◆ Prompt: Each entry is to be given again precisely, and no picture may be carried over.

= Beginning of Section =

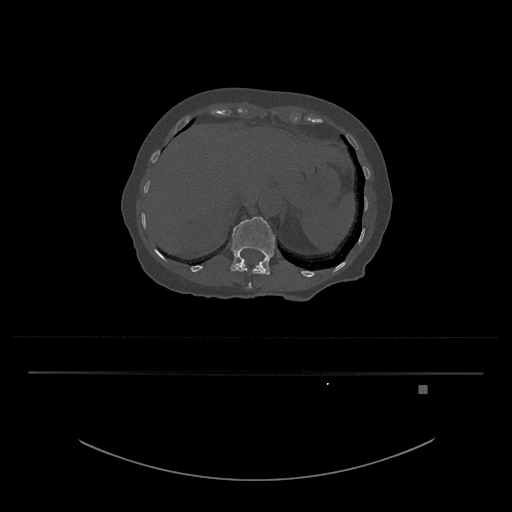
CT including the spine, one axial slice; slice 578 of 797 in the series (ordered by position); reconstruction kernel Br40s/3; 120 kVp; bone window (W 1800 / L 400 HU); 0.5 mm slice thickness; 512 × 512 image matrix, field of view 500 × 500 mm. Patient: female, 57 years. From the clinical record (not read from this slice): primary cancer: cervical.
Structures marked on this image (semi-automatic segmentation, software-assisted and operator-edited):
- L1 vertebra: bounding box [x1, y1, x2, y2] px = [231, 217, 275, 275]
- T12 vertebra: [235, 263, 265, 289]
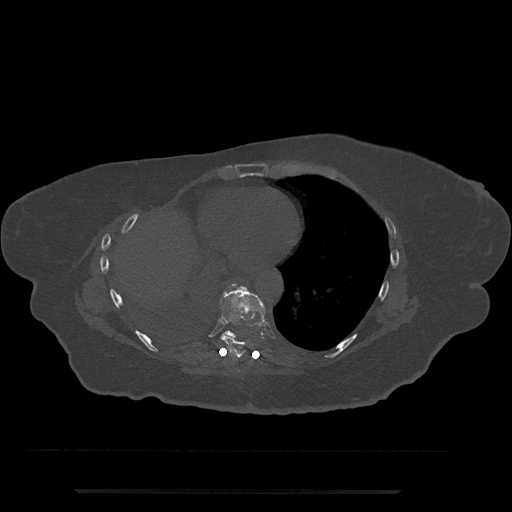
CT including the spine, one axial slice; position 378 of 797 along the scan axis; bone window (W 1800 / L 400 HU); 0.5 mm slice thickness; 512 × 512 image matrix, field of view 440 × 440 mm. Patient: female, 51 years. Case-level facts recorded for this patient, not image findings: primary cancer: neuro; vertebrae with lytic lesions (as recorded): T8.
Structures marked on this image (semi-automatically segmented with operator editing):
- T7 vertebra: box from (x=238, y=370) to (x=240, y=372) px
- T8 vertebra: (x=219, y=283)–(x=265, y=359)
- T9 vertebra: (x=218, y=286)–(x=265, y=340)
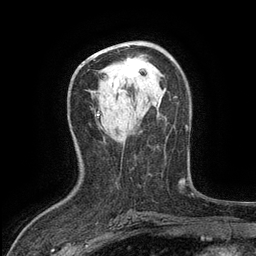
Breast MRI (dynamic contrast-enhanced), one axial slice. Slice 70 of 134 in the series (ordered by position). Cropped to one breast. Dynamic contrast-enhanced series, time point 2 of 6 at this slice position (early post-contrast). 3 T. TE 2.7 ms, TR 5.5 ms. 1.2 mm slice thickness. 256 × 256 image matrix. Female patient.
Outlined on this slice (semi-automatically segmented with operator editing):
- enhancing-tissue mask used for the functional tumour volume (all voxels passing the contrast-enhancement thresholds inside the analysis volume; usually the tumour): bounding box (x1, y1, x2, y2) in pixels: (123, 58, 145, 77)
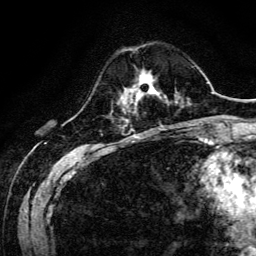
Breast MRI, one axial slice; position 37 of 134 along the scan axis; cropped to one breast; dynamic contrast-enhanced series, time point 2 of 6 at this slice position (early post-contrast); 3 T; TE 4.7 ms, TR 9 ms; 256 × 256 image matrix. Female patient.
Annotated regions visible in this slice (semi-automatically segmented with operator editing):
- enhancing-tissue mask used for the functional tumour volume (all voxels passing the contrast-enhancement thresholds inside the analysis volume; usually the tumour): box from (x=129, y=75) to (x=160, y=101) px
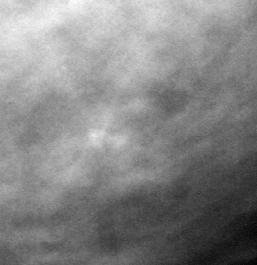
Region of interest cut from a scanned film mammogram (one marked finding), left breast, CC view, BI-RADS breast density category 3 (scale 1–4).
Marked abnormality: calcifications, morphology dystrophic, distribution clustered; BI-RADS assessment category 3; subtlety rating 3 on a 1 (subtle) to 5 (obvious) scale; pathology result (as recorded, not read from the image): benign.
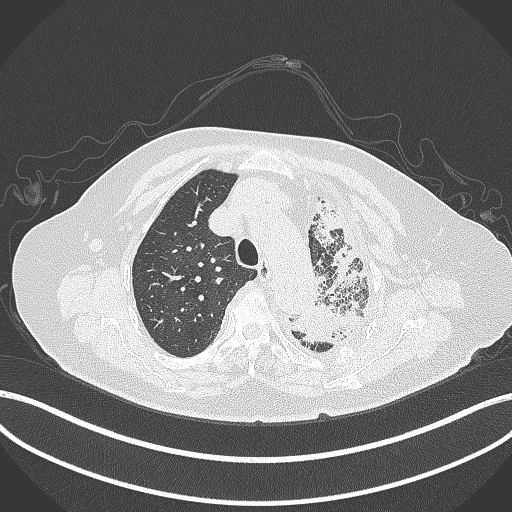
Chest CT, one axial slice. Slice 302 of 399 in the series (ordered by position). Lung window (W 1500 / L -600 HU). 512 × 512 image matrix. Patient: female, 75 years. From the clinical record (not read from this slice): clinical TNM (as recorded): T3 N3 M1.
Outlined on this slice (rectangle marked by the reading radiologist):
- lung tumour (recorded histology: adenocarcinoma): bounding box [x1, y1, x2, y2] px = [280, 297, 370, 351]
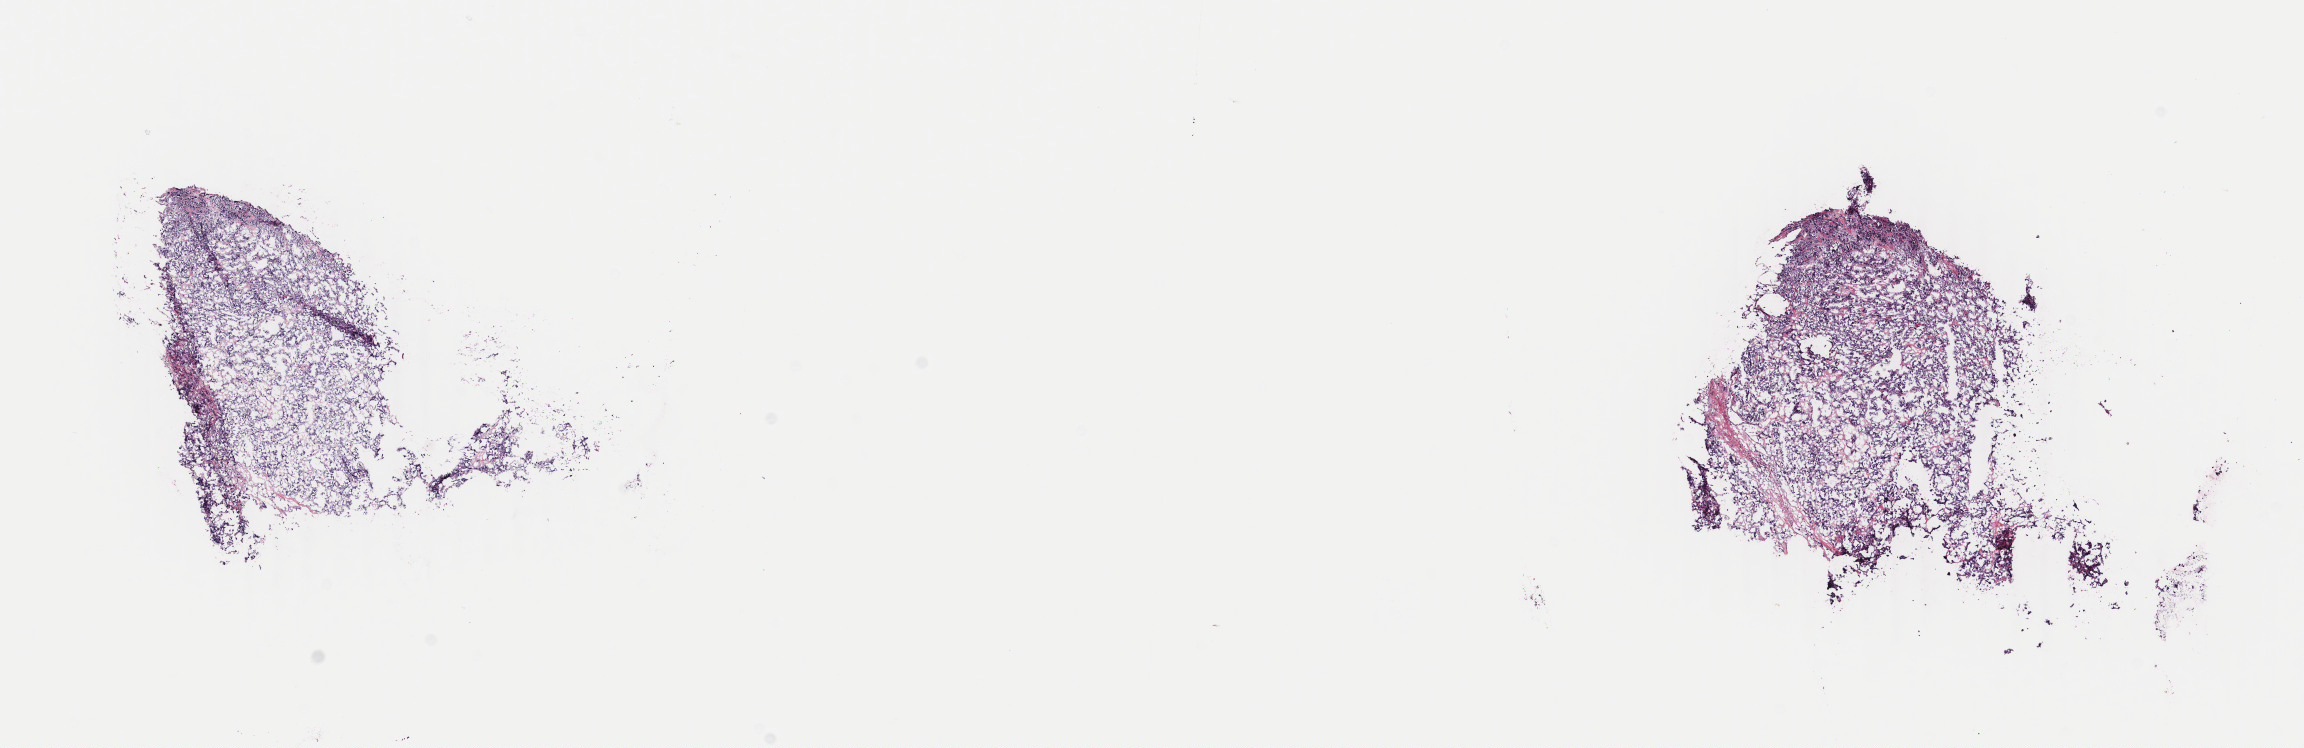
Hematoxylin and eosin (H&E) stained whole-slide image, whole scanned area (about 18.3 x 5.9 mm) shown as a low-resolution overview, frozen section from the top of the tissue portion, adrenal gland, primary tumour sample. Female, age 56 years at initial diagnosis. Pathologist review of this section (percent, as recorded): tumour cells 100%, tumour nuclei 95%, normal cells 0%, stromal cells 0%, necrosis 0%. Inflammatory infiltration, as recorded: lymphocyte infiltration 0%, monocyte infiltration 0%, neutrophil infiltration 0%.
- diagnosis: Pheochromocytoma, NOS
- laterality: right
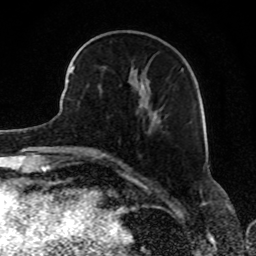
Breast MRI, one axial slice; position 31 of 80 along the scan axis; cropped to one breast; dynamic contrast-enhanced series, time point 2 of 8 at this slice position (early post-contrast); 1.5 T; TE 4.2 ms, TR 7 ms; 256 × 256 image matrix, field of view 165 × 165 mm. Female patient.
Annotated regions visible in this slice (semi-automatic segmentation, software-assisted and operator-edited):
- enhancing-tissue mask used for the functional tumour volume (all voxels passing the contrast-enhancement thresholds inside the analysis volume; usually the tumour): bounding box (x1, y1, x2, y2) in pixels: (68, 45, 183, 113)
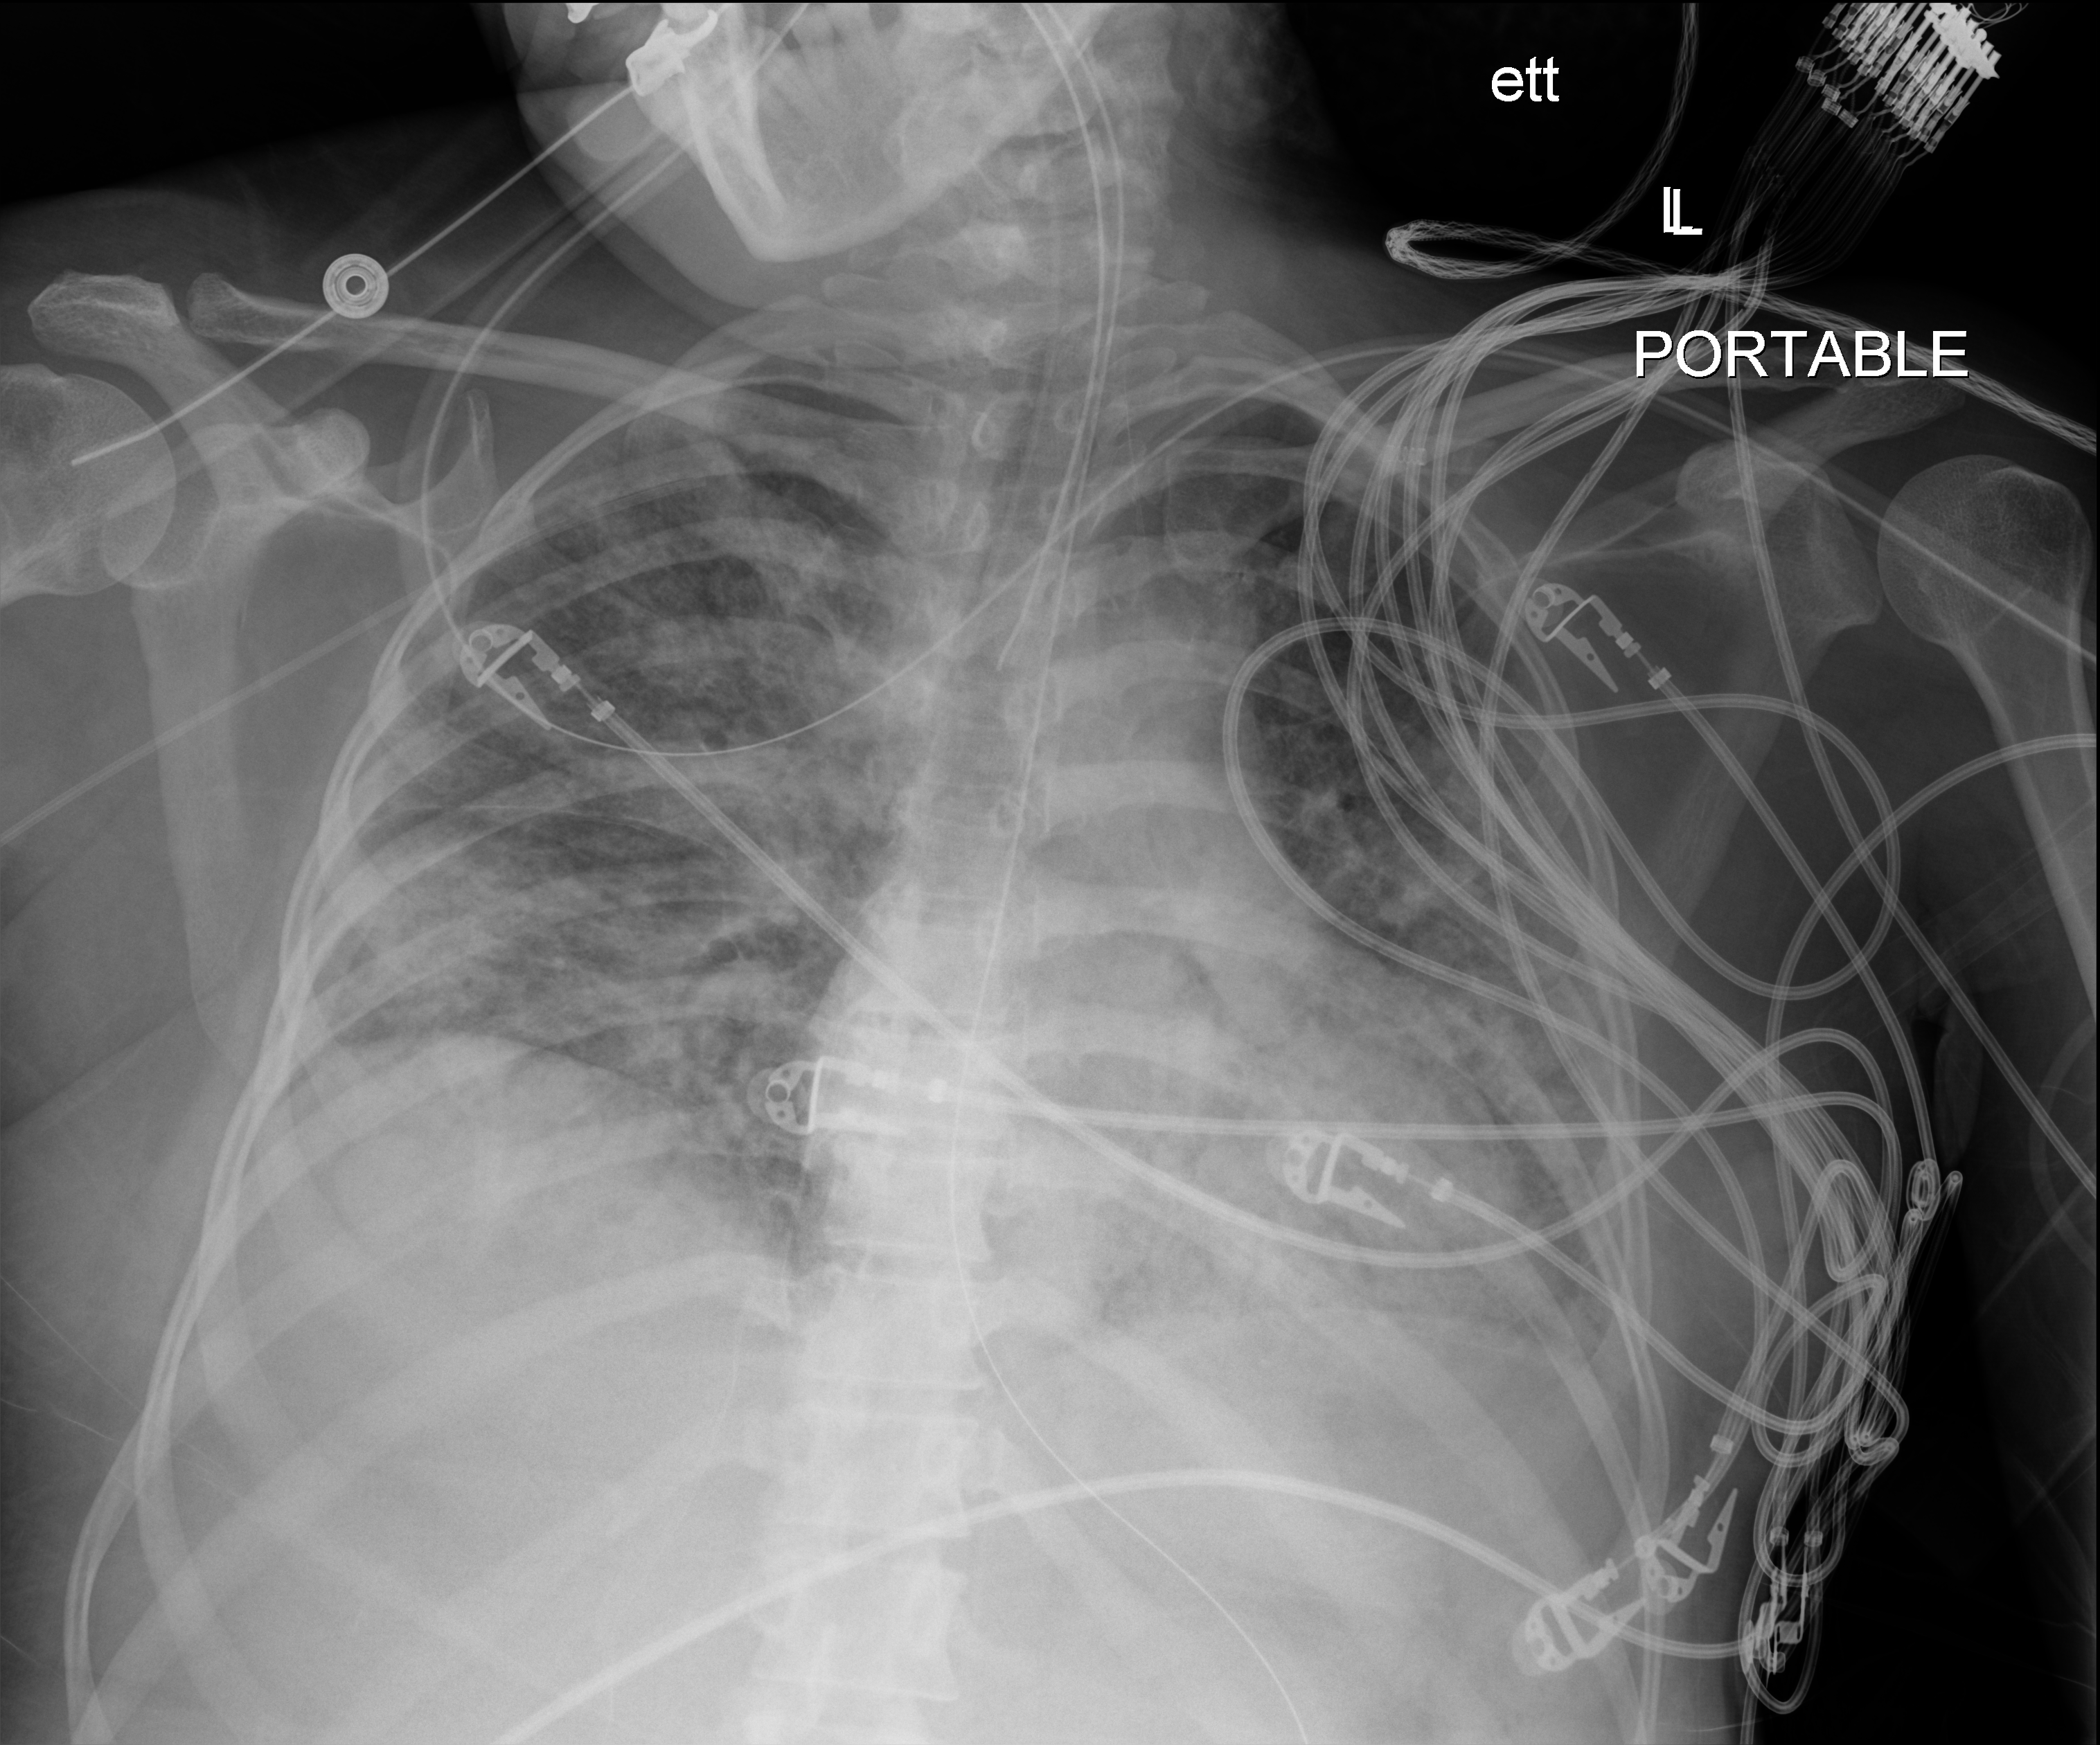
Portable chest radiograph; anteroposterior (AP) projection. Female patient hospitalised with COVID-19, age 18–59 years.
From the hospital-stay record, not from the radiograph (when in the stay this image was taken is not recorded): mechanically ventilated during this hospital stay: yes.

= End of Section =

◆ Exercise output:
CT including the spine, one axial slice; slice 578 of 797 in the series (ordered by position); reconstruction kernel Br40s/3; 120 kVp; bone window (W 1800 / L 400 HU); 0.5 mm slice thickness; 512 × 512 image matrix, field of view 500 × 500 mm. Patient: female, 57 years. From the clinical record (not read from this slice): primary cancer: cervical.
Structures marked on this image (semi-automatic segmentation, software-assisted and operator-edited):
- L1 vertebra: bounding box [x1, y1, x2, y2] px = [231, 217, 275, 275]
- T12 vertebra: [235, 263, 265, 289]
CT including the spine, one axial slice; position 378 of 797 along the scan axis; bone window (W 1800 / L 400 HU); 0.5 mm slice thickness; 512 × 512 image matrix, field of view 440 × 440 mm. Patient: female, 51 years. Case-level facts recorded for this patient, not image findings: primary cancer: neuro; vertebrae with lytic lesions (as recorded): T8.
Structures marked on this image (semi-automatically segmented with operator editing):
- T7 vertebra: box from (x=238, y=370) to (x=240, y=372) px
- T8 vertebra: (x=219, y=283)–(x=265, y=359)
- T9 vertebra: (x=218, y=286)–(x=265, y=340)
Breast MRI (dynamic contrast-enhanced), one axial slice. Slice 70 of 134 in the series (ordered by position). Cropped to one breast. Dynamic contrast-enhanced series, time point 2 of 6 at this slice position (early post-contrast). 3 T. TE 2.7 ms, TR 5.5 ms. 1.2 mm slice thickness. 256 × 256 image matrix. Female patient.
Outlined on this slice (semi-automatically segmented with operator editing):
- enhancing-tissue mask used for the functional tumour volume (all voxels passing the contrast-enhancement thresholds inside the analysis volume; usually the tumour): bounding box (x1, y1, x2, y2) in pixels: (123, 58, 145, 77)
Breast MRI, one axial slice; position 37 of 134 along the scan axis; cropped to one breast; dynamic contrast-enhanced series, time point 2 of 6 at this slice position (early post-contrast); 3 T; TE 4.7 ms, TR 9 ms; 256 × 256 image matrix. Female patient.
Annotated regions visible in this slice (semi-automatically segmented with operator editing):
- enhancing-tissue mask used for the functional tumour volume (all voxels passing the contrast-enhancement thresholds inside the analysis volume; usually the tumour): box from (x=129, y=75) to (x=160, y=101) px
Region of interest cut from a scanned film mammogram (one marked finding), left breast, CC view, BI-RADS breast density category 3 (scale 1–4).
Marked abnormality: calcifications, morphology dystrophic, distribution clustered; BI-RADS assessment category 3; subtlety rating 3 on a 1 (subtle) to 5 (obvious) scale; pathology result (as recorded, not read from the image): benign.
Chest CT, one axial slice. Slice 302 of 399 in the series (ordered by position). Lung window (W 1500 / L -600 HU). 512 × 512 image matrix. Patient: female, 75 years. From the clinical record (not read from this slice): clinical TNM (as recorded): T3 N3 M1.
Outlined on this slice (rectangle marked by the reading radiologist):
- lung tumour (recorded histology: adenocarcinoma): bounding box [x1, y1, x2, y2] px = [280, 297, 370, 351]
Hematoxylin and eosin (H&E) stained whole-slide image, whole scanned area (about 18.3 x 5.9 mm) shown as a low-resolution overview, frozen section from the top of the tissue portion, adrenal gland, primary tumour sample. Female, age 56 years at initial diagnosis. Pathologist review of this section (percent, as recorded): tumour cells 100%, tumour nuclei 95%, normal cells 0%, stromal cells 0%, necrosis 0%. Inflammatory infiltration, as recorded: lymphocyte infiltration 0%, monocyte infiltration 0%, neutrophil infiltration 0%.
- diagnosis: Pheochromocytoma, NOS
- laterality: right
Breast MRI, one axial slice; position 31 of 80 along the scan axis; cropped to one breast; dynamic contrast-enhanced series, time point 2 of 8 at this slice position (early post-contrast); 1.5 T; TE 4.2 ms, TR 7 ms; 256 × 256 image matrix, field of view 165 × 165 mm. Female patient.
Annotated regions visible in this slice (semi-automatic segmentation, software-assisted and operator-edited):
- enhancing-tissue mask used for the functional tumour volume (all voxels passing the contrast-enhancement thresholds inside the analysis volume; usually the tumour): bounding box (x1, y1, x2, y2) in pixels: (68, 45, 183, 113)
Portable chest radiograph; anteroposterior (AP) projection. Female patient hospitalised with COVID-19, age 18–59 years.
From the hospital-stay record, not from the radiograph (when in the stay this image was taken is not recorded): mechanically ventilated during this hospital stay: yes.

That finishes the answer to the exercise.